Dr. Fischer says that managing the host, however, is often the control strategy of choice. Some vaccine programs, such as the oral rabies vaccine program in Texas, have achieved some success. "In Southern Texas, they were picking up fair numbers of coyotes and dogs that were rabid, but within a few years of the treatment, they were having a hard time finding rabid animals anymore," Dr. Fischer said. "Oral rabies vaccination projects in carnivores, in a number of locations in the United States, are starting to show some success."

In many cases, managing the host involves the public. To control TB in Michigan, for example, extending the hunting season and issuing unlimited permits on antlerless deer have helped reduce white-tailed deer density. Michigan also passed regulations to limit, and in some areas prohibit, baiting and supplemental feeding of deer and elk. Dr. Schmitt says that the prevalence in what is known as the core area, where 75 percent of all the TB-positive deer in the state are found, has gone down from 4.4 percent in 1997 to 2.8 percent. Involving the public has the added benefit of reducing costs to government agencies, and many other states have similar hunting regulations.

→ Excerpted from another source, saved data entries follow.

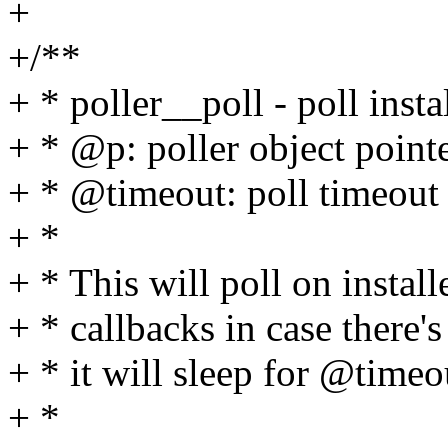
+
+/**
+ * poller__poll - poll insta
+ * @p: poller object point
+ * @timeout: poll timeout (
+ *
+ * This will poll on install
+ * callbacks in case there's 
+ * it will sleep for @timeo
+ *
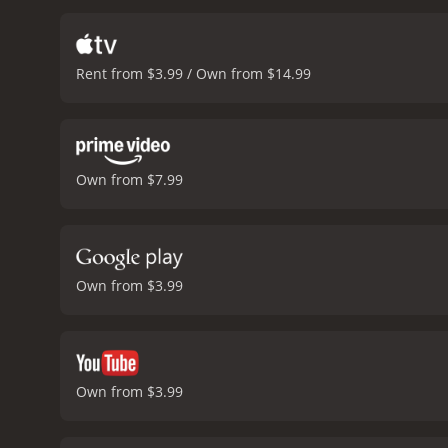
the comedic talents of Nic
while Short provides his 
provides some of the fil
Rent from $3.99 / Own from $14.99
performance as Meg, a pre
injecting a much-needed d
also wrote the original s
this film. The movie is fi
a brisk pace.
Overall, Thre
Own from $7.99
comedy genre, and the tal
for a good-natured action-
comedy with a runtime of 1 hour and 36 minutes. It has received mo
IMDb sc
Own from $3.99
Own from $3.99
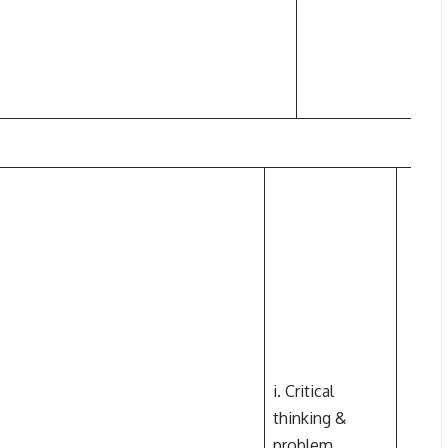
i. Critical
thinking &
problem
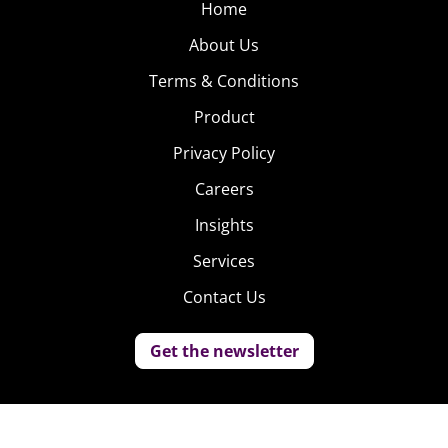
Home
About Us
Terms & Conditions
Product
Privacy Policy
Careers
Insights
Services
Contact Us
Get the newsletter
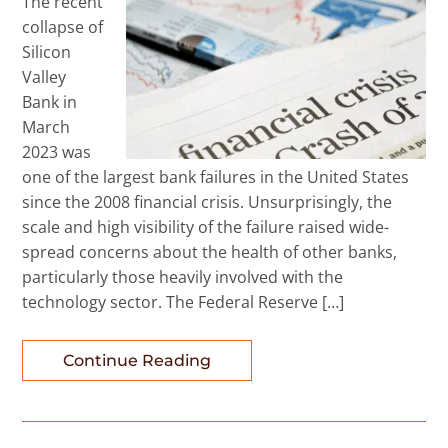
The recent
collapse of
Silicon
Valley
Bank in
March
2023 was
one of the largest bank failures in the United States
since the 2008 financial crisis. Unsurprisingly, the
scale and high visibility of the failure raised wide-
spread concerns about the health of other banks,
particularly those heavily involved with the
technology sector. The Federal Reserve […]
Continue Reading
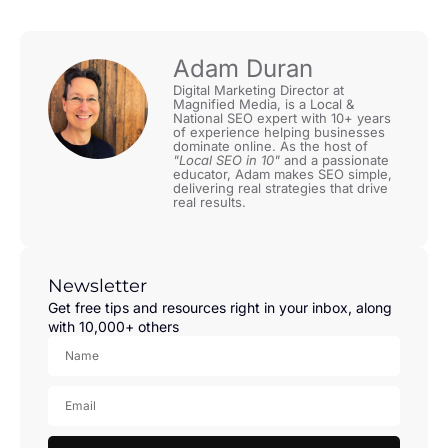
Adam Duran
Digital Marketing Director at
Magnified Media, is a Local &
National SEO expert with 10+ years
of experience helping businesses
dominate online. As the host of
"Local SEO in 10"
and a passionate
educator, Adam makes SEO simple,
delivering real strategies that drive
real results.
Newsletter
Get free tips and resources right in your inbox, along
with 10,000+ others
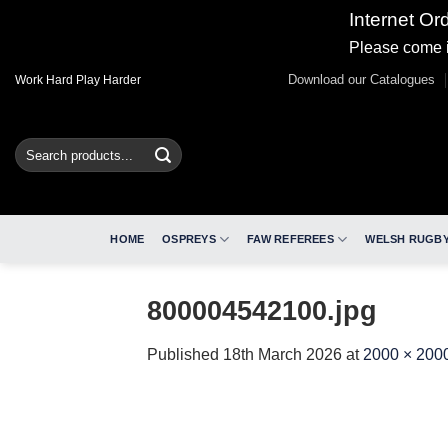
Internet Or
Please come i
Skip
Download our Catalogues
Work Hard Play Harder
to
content
Search
for:
HOME
OSPREYS
FAW REFEREES
WELSH RUGBY
800004542100.jpg
Published
18th March 2026
at
2000 × 200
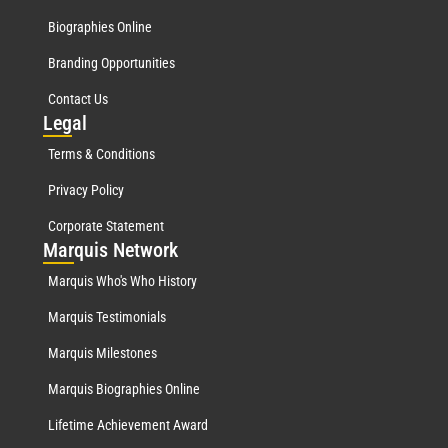
Biographies Online
Branding Opportunities
Contact Us
Leg
al
Terms & Conditions
Privacy Policy
Corporate Statement
Mar
quis Network
Marquis Who's Who History
Marquis Testimonials
Marquis Milestones
Marquis Biographies Online
Lifetime Achievement Award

Controlling human-assisted transportation of animals is another example of host management involving the public. When people moved raccoons from raccoon rabies-endemic areas to the mid-Atlantic region, in an attempt to increase hunting stocks, it sparked an epizootic of rabies in raccoons. People have also moved captive elk around the country, and this has resulted in the spread of chronic wasting disease within the industry. Many states now stringently regulate animal movement and monitor diseases to prevent the introduction of diseases such as CWD into new areas.

Changing laws to manage human activity and control the host, however, can be hard. Dr. Fischer points out that wildlife-associated recreation is big business in the United States and one with a large public constituency. A survey in 2001 found that 82 million Americans are participating in some sort of wildlife-associated recreation, spending $109 billion per year.

While implementing and enforcing regulations may be hard, these efforts are bound to increase, as long as scientists are expected to manage diseases at the interface of livestock and domestic species.

"You are going to see more money going into the management of diseases at this wildlife/livestock interface, and into research of the disease agents in wildlife species and epidemiology of these agents," said Dr. Fischer, who notes that his organization has been around since 1957. "We were the first center set up to look at just wildlife health issues, research, and service ... and nobody has ever seen this kind of attention paid to wildlife health issues."